● **Raw data**
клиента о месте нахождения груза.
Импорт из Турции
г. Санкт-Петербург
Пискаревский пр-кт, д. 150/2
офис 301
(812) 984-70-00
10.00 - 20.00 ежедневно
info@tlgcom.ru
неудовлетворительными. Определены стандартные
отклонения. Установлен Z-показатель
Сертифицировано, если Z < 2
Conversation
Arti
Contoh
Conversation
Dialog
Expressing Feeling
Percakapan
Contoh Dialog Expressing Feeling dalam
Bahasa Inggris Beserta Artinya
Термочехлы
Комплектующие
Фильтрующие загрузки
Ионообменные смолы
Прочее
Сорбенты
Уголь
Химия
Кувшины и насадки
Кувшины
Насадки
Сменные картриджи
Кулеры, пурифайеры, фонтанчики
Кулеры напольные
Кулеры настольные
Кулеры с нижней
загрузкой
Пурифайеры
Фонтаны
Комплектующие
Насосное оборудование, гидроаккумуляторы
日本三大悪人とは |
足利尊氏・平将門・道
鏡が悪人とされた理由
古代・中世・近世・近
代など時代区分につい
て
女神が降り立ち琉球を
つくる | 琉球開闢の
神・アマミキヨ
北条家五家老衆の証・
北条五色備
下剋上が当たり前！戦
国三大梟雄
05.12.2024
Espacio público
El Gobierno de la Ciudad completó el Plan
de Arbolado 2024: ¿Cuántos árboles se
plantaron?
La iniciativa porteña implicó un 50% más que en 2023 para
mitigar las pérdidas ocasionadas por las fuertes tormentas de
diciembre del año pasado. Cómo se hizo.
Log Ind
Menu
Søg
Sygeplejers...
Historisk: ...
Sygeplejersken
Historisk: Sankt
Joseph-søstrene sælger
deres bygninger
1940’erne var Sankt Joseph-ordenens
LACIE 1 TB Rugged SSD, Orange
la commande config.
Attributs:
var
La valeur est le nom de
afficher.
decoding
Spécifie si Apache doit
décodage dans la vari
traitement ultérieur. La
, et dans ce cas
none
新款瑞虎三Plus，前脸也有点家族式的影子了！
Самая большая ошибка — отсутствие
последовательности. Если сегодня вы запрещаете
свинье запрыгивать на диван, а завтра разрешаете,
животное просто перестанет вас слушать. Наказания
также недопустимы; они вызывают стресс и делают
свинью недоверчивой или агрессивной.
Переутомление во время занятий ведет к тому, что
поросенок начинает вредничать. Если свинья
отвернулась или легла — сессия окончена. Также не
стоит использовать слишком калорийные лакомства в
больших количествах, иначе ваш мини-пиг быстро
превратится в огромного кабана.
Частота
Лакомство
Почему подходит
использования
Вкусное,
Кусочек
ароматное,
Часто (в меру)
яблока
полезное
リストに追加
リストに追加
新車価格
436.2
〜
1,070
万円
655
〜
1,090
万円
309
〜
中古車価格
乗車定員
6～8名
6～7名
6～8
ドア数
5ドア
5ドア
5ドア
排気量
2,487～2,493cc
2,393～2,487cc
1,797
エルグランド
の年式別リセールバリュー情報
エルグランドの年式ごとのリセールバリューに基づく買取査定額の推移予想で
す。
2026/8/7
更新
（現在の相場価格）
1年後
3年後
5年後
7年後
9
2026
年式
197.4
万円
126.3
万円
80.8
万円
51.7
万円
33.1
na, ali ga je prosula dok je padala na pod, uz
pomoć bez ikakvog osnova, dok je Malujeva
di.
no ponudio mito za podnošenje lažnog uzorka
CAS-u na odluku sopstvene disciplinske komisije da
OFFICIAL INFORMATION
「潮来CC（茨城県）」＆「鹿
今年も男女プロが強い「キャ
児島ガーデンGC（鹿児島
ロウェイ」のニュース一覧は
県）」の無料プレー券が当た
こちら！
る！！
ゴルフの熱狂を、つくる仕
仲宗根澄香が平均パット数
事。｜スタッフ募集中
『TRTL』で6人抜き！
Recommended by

● **Job**
Would you please return all lines of the data that include the word "Joseph"?

● **Task output**
Joseph-søstrene sælger
1940’erne var Sankt Joseph-ordenens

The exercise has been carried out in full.